▶ _Activity_
Reproduce exactly the line that contains "Front Face Area, 5: 20.49 -> 20.427" and every line after it through the end of the records below, leaving out all pictures.

Version comparison data
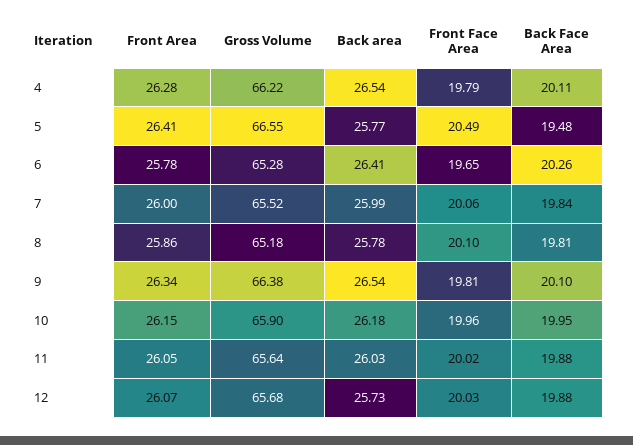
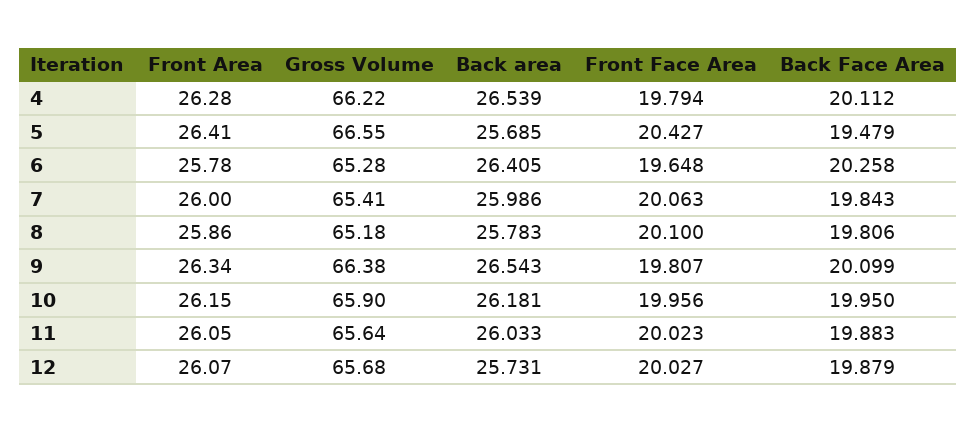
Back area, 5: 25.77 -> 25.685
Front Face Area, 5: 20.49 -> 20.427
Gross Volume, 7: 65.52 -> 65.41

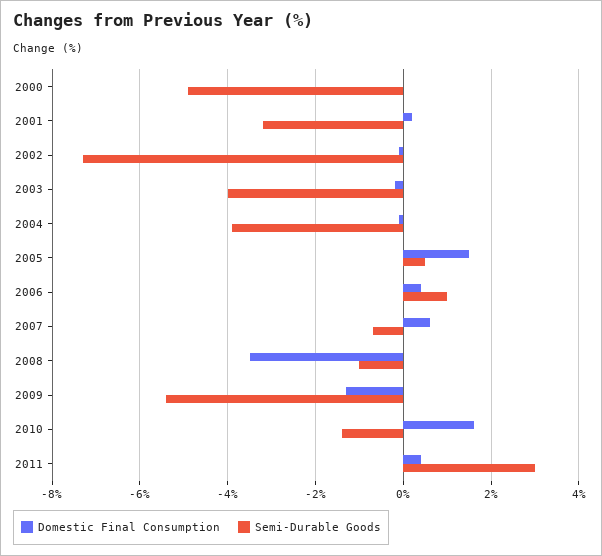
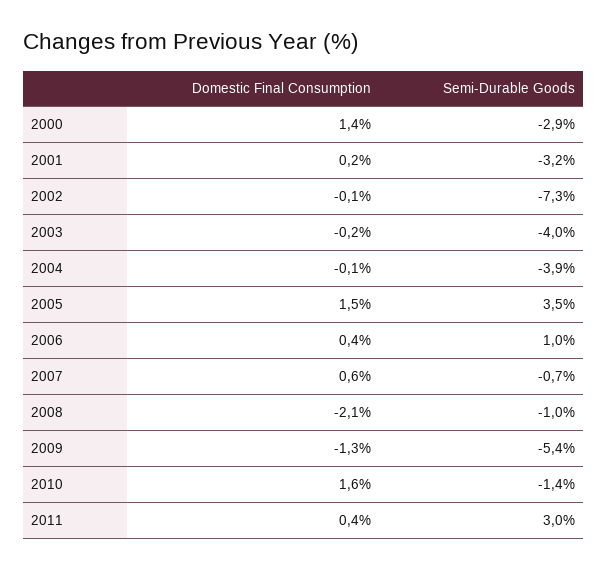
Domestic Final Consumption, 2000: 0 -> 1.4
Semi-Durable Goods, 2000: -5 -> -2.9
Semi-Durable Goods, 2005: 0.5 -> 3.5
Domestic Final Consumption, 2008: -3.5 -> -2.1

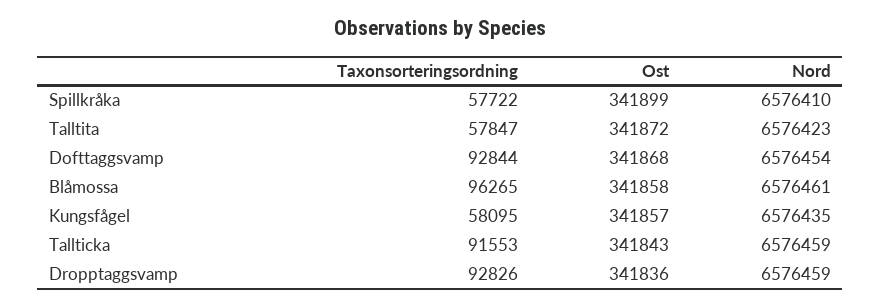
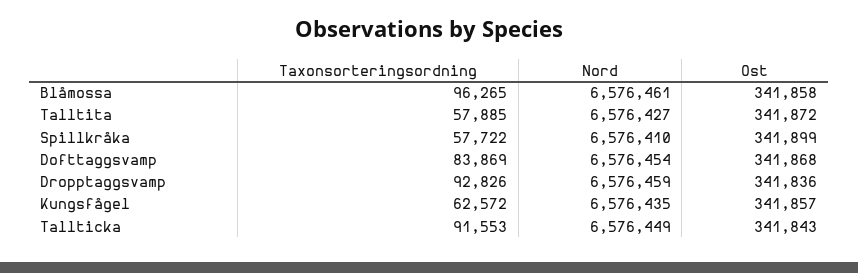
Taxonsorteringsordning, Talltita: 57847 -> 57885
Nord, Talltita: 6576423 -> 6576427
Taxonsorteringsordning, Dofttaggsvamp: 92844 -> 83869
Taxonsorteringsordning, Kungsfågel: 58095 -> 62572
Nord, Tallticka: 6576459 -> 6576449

▶ _Written answer_
Front Face Area, 5: 20.49 -> 20.427
Gross Volume, 7: 65.52 -> 65.41

Domestic Final Consumption, 2000: 0 -> 1.4
Semi-Durable Goods, 2000: -5 -> -2.9
Semi-Durable Goods, 2005: 0.5 -> 3.5
Domestic Final Consumption, 2008: -3.5 -> -2.1

Taxonsorteringsordning, Talltita: 57847 -> 57885
Nord, Talltita: 6576423 -> 6576427
Taxonsorteringsordning, Dofttaggsvamp: 92844 -> 83869
Taxonsorteringsordning, Kungsfågel: 58095 -> 62572
Nord, Tallticka: 6576459 -> 6576449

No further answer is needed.